In March, 1945 Hannie and Truus attempted to assassinate a collaborator. On the run from the military police they ran into a café, knowing that the owner was suspect.
Truus pulled out her gun and announced to the patrons: “Gentlemen, your attention please, we’re coming in now, but when the Germans come we’ve been here all afternoon. If you do not behave the way we want you to, and we’re on our way to heaven, we will take a few of you with us. We do not intend to just give up.”
They ordered drinks to get alcohol on their breath and pretended to be drunk when the German soldiers arrived. When an officer came in Truus threw her arms around his neck shouting, “Ha Heinz, come here!” She kept annoying him until the Germans left in disgust.
On March 21, 1945 Schaft was arrested at a Nazi checkpoint, caught while transporting underground publications. Her captors realised quickly that she was the red-haired assassin they had been chasing.
She was tortured but never divulged information, though she did admit to assassinations that she had performed, thus saving the lives of hostages the Germans had taken in reprisal.
On April 17, three weeks before Liberation, she was taken to her execution ground in the sand dunes outside Haarlem, where hundreds of Resistance fighters were buried. Her murderers were a German soldier and Dutch police collaborator.
Their first shot missed her head but hit her ear. “Idiot,” Schaft shouted. “I shoot better.” The next shots ended her life.
In late 1945 all the Resistance fighters’ bodies were reburied in a national memorial cemetery. Schaft is the only woman buried there.
Following WWII, the Dutch Communist youth would commemorate Schaft on the anniversary of her reburial.

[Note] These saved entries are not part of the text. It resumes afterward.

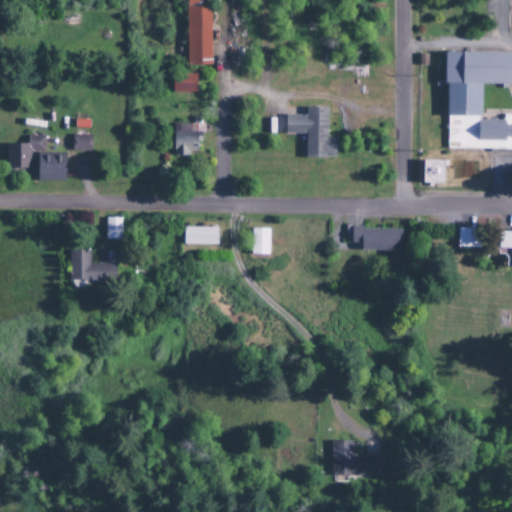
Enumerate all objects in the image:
parking lot: (509, 31)
building: (195, 34)
road: (456, 48)
building: (182, 84)
road: (311, 101)
building: (472, 102)
building: (472, 102)
road: (401, 105)
building: (310, 134)
building: (183, 140)
building: (79, 144)
road: (224, 151)
building: (34, 161)
building: (430, 173)
building: (430, 174)
road: (500, 184)
road: (256, 205)
building: (111, 230)
building: (198, 237)
building: (466, 239)
building: (374, 240)
building: (466, 240)
building: (258, 243)
building: (504, 245)
building: (504, 245)
building: (87, 270)
road: (280, 316)
building: (350, 462)
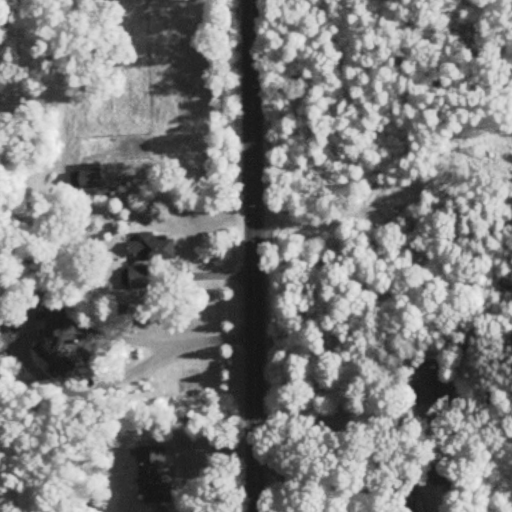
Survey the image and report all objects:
building: (92, 180)
building: (154, 248)
road: (254, 255)
building: (137, 279)
road: (169, 340)
building: (57, 359)
building: (434, 388)
road: (360, 429)
building: (447, 474)
building: (154, 477)
building: (407, 500)
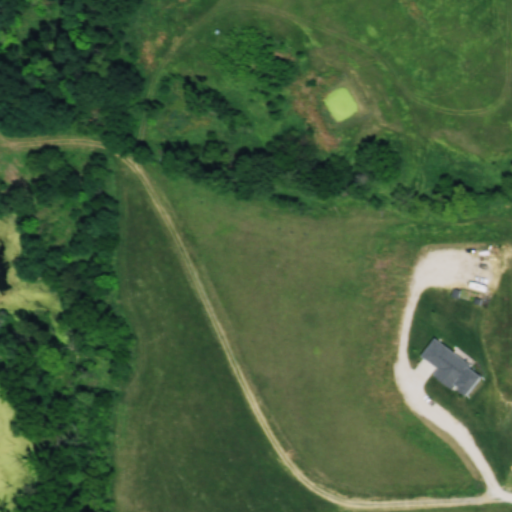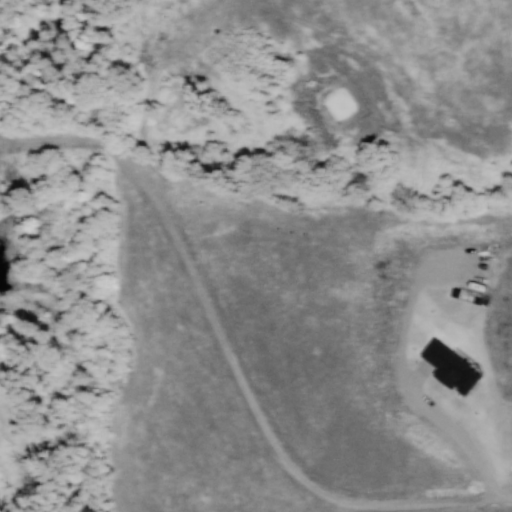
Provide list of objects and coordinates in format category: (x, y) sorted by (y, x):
road: (458, 432)
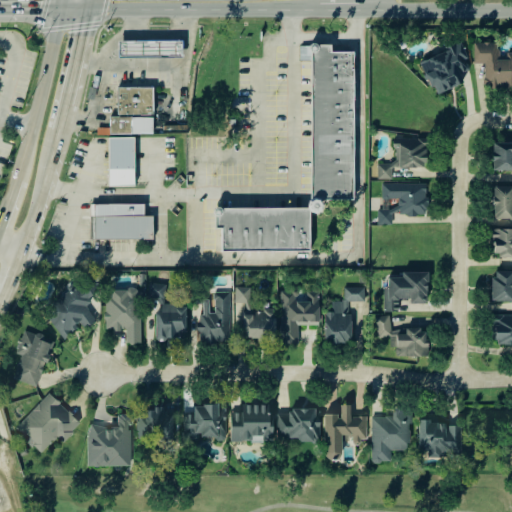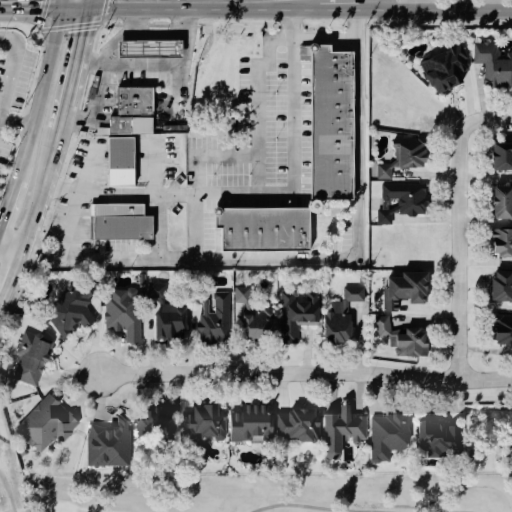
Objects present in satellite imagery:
road: (56, 3)
road: (92, 4)
road: (376, 4)
road: (28, 7)
traffic signals: (38, 7)
road: (74, 7)
road: (206, 9)
road: (349, 9)
road: (444, 9)
road: (64, 26)
traffic signals: (86, 30)
road: (111, 43)
gas station: (148, 48)
building: (148, 48)
building: (149, 48)
road: (79, 56)
road: (170, 63)
building: (493, 64)
building: (493, 65)
building: (445, 67)
building: (445, 67)
road: (9, 70)
road: (36, 91)
building: (134, 100)
road: (96, 104)
building: (132, 111)
road: (63, 117)
road: (489, 119)
road: (14, 122)
building: (329, 123)
building: (119, 124)
building: (500, 155)
building: (404, 156)
building: (120, 160)
building: (120, 161)
building: (305, 162)
road: (257, 191)
road: (40, 193)
road: (8, 195)
building: (402, 200)
building: (120, 222)
road: (67, 224)
building: (118, 224)
road: (158, 226)
road: (194, 226)
building: (262, 228)
building: (501, 241)
road: (10, 251)
road: (459, 251)
road: (311, 259)
road: (10, 276)
building: (501, 284)
building: (405, 289)
building: (241, 294)
building: (72, 310)
building: (123, 313)
building: (296, 313)
building: (340, 316)
building: (214, 319)
building: (170, 321)
building: (256, 323)
building: (502, 329)
building: (402, 338)
building: (30, 357)
road: (304, 373)
building: (203, 422)
building: (46, 423)
building: (157, 423)
building: (250, 423)
building: (298, 425)
building: (341, 429)
building: (388, 434)
building: (511, 434)
building: (436, 438)
building: (109, 443)
park: (271, 492)
park: (271, 492)
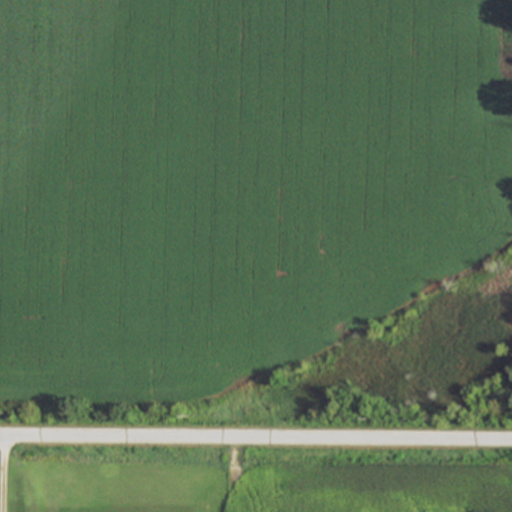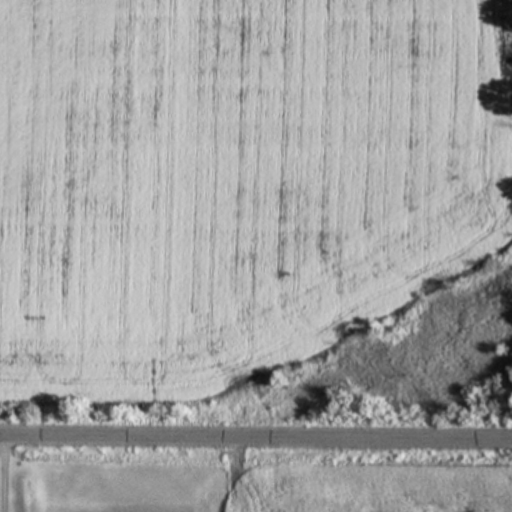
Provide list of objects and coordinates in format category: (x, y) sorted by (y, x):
road: (255, 440)
road: (4, 476)
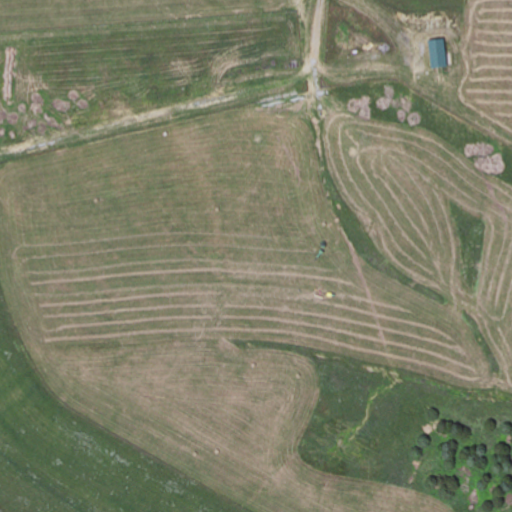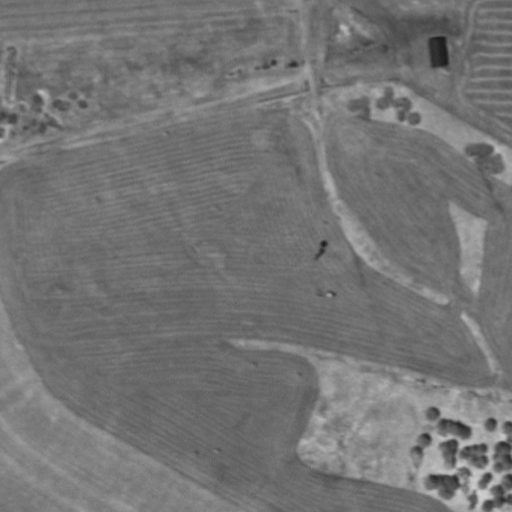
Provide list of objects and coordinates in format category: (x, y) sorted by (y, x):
building: (435, 55)
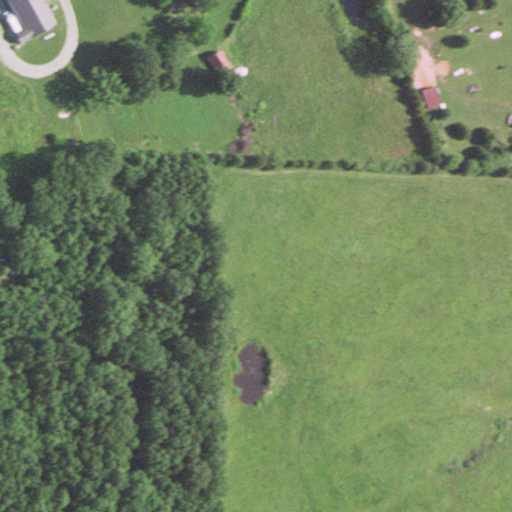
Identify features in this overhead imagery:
building: (36, 16)
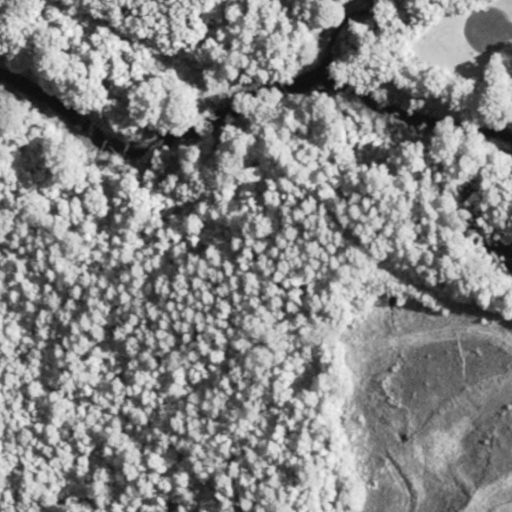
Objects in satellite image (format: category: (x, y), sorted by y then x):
road: (497, 31)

However, in 1951, that commemoration was banned and police with armoured cars prevented the march.
Holland, like West Germany did not fully de-Nazify following the war and many collaborators and ex-NSB members remained in important positions. They fanned an anti-Communist repressive wave through the 1950s.
However, since 1996 commemorations and an annual lecture in Schaft’s honour have been organised by the National Hannie Schaft Foundation, established by Truus and Freddie Oversteegen. Sophie Poldermans, the author of this gripping biography is a leading figure in that foundation.